Colorscale gap width?

Dear AFNI Team,

I hope you are doing well. I was wondering whether the colorscale gap width is something that can be modified? For example, I have some sort of anatomical underlay and a t-statistics overlay. I choose a colorscale like “Spectrum:red_to_blue+gap”. This gives a nice colormap where negative t-stats are shown in blue and positives are in red. At the same time, it nulls out any t-statistic values around 0 from the display, from approximately -0.25 to +0.25 (based on a visual ballpark). However, is it possible to increase the width of this gap?

I know I can suppress overlay voxels below a t-stat (or p-value) cutoff by changing the threshold. Ultimately I will do that, but I also take advantage of the full color variation. For example, if I’m looking at t-stats >3, there’s a lot of colorscale variation given to [+0.25, +3] that is “wasted”, since I cut that range off. So, the final overlay voxels that DO get displayed only live in a narrow band of color variation of “really red” to “even more red”, as opposed to “yellow” to “red”. It would be nice to have “yellow” start at +3 and “red” end with +5 or something like that, which is what I think controlling the gap would help with.

If relevant, I am using version AFNI_19.2.24.

Thank you!


Hi, Conan-

To my knowledge, there isn’t (but I could be corrected by someone else here, perhaps).

A slightly different point is that: many papers show using statistic values overlays, as well as using them to threshold. That ignores the very important information stored in the effect estimates.
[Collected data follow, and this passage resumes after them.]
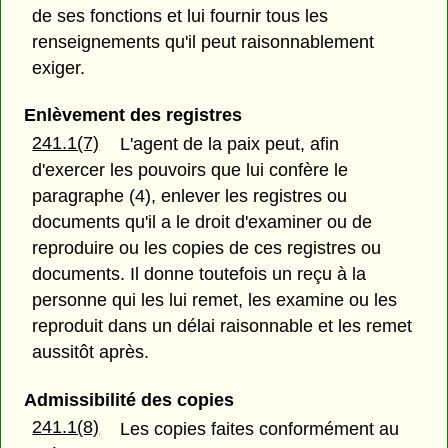
de ses fonctions et lui fournir tous les
renseignements qu'il peut raisonnablement
exiger.
Enlèvement des registres
241.1(7)
L'agent de la paix peut, afin
d'exercer les pouvoirs que lui confère le
paragraphe (4), enlever les registres ou
documents qu'il a le droit d'examiner ou de
reproduire ou les copies de ces registres ou
documents. Il donne toutefois un reçu à la
personne qui les lui remet, les examine ou les
reproduit dans un délai raisonnable et les remet
aussitôt après.
Admissibilité des copies
241.1(8)
Les copies faites conformément au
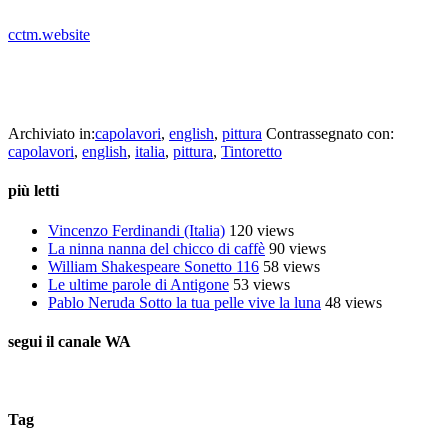
_
cctm.website
cctm collettivo culturale tuttomondo Tintoretto
(Italia)
Archiviato in:
capolavori
,
english
,
pittura
Contrassegnato con:
capolavori
,
english
,
italia
,
pittura
,
Tintoretto
più letti
Vincenzo Ferdinandi (Italia)
120 views
La ninna nanna del chicco di caffè
90 views
William Shakespeare Sonetto 116
58 views
Le ultime parole di Antigone
53 views
Pablo Neruda Sotto la tua pelle vive la luna
48 views
segui il canale WA
Tag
And we would suggest that in most cases, there are better ways to present the “fuller” modeling results, including both the effect estimate and statistical info. This is discussed persuasively by Gang here:
Chen G, Taylor PA, Cox RW (2017). Is the statistic value all we should care about in neuroimaging? Neuroimage. 147:952-959. doi:10.1016/j.neuroimage.2016.09.066
… and using the GUI to show this fuller information is described here:

Additionally, we’ve also started to recommend that people show a lot more of the data, in particular putting less emphasis on thresholds—or at least, showing modeling results even in “sub-threshold” regions, so readers can evaluate the full output of the modeling. This is accomplished in the GUI using “translucent” thresholding with the “alpha” and “boxed” buttons, which are described toward the end of the above Bootcamp video (starting around 17:20 or so; but it would be worth watching the whole video for the other results display purposes, described above).


Adding on to Paul’s sage advice, here are a few more GUI tips.

  1. AFNI_PBAR_THREE. Set this environment variable that has three panes that you can drag up and down. It’s useful for windowing the overlay in a more flexible way. The middle bar is the main colorbar, but you can set above and below to solid colors.
  2. Paned color scales. Below the colorbar, you can select what’s usually a “**” for a continuous color scale and choose a specific number of panes, up to 20. Each of the panes can be dragged by the bars at the edge of each color. You can also select the color by clicking on it.
  3. Make a new color map. At the top of the colorbar, you can choose to save the palette. That will be a text file you can edit that has RGB encoded in hexadecimal by every two characters. Change the number of lines that contain “#000000” to control how big the gap is. Change the name of the palette in the file so that it will show up in the color scale list with a new name too. The file looks like this:

cat testpal.pal 

Load the modified palette file with the “Read in palette” function with the right click at the Olay text. Select the palette to load it into the colorbar selections. Right click on the colorbar to “Choose colorscale” and choose the new colorscale.

Hi PT,

Thanks for such a quick reply, and the broader discussion of how best to display data. I’ve been playing with the “alpha” and “boxed” videos but only learned that through word of mouth. I plan to take a more thorough look at the bootcamp video you linked - very helpful.


Hi Daniel,

Thanks so much for these details. Seems like I may need to play around with things more. Really appreciate the help! And I will follow-up if I have more questions.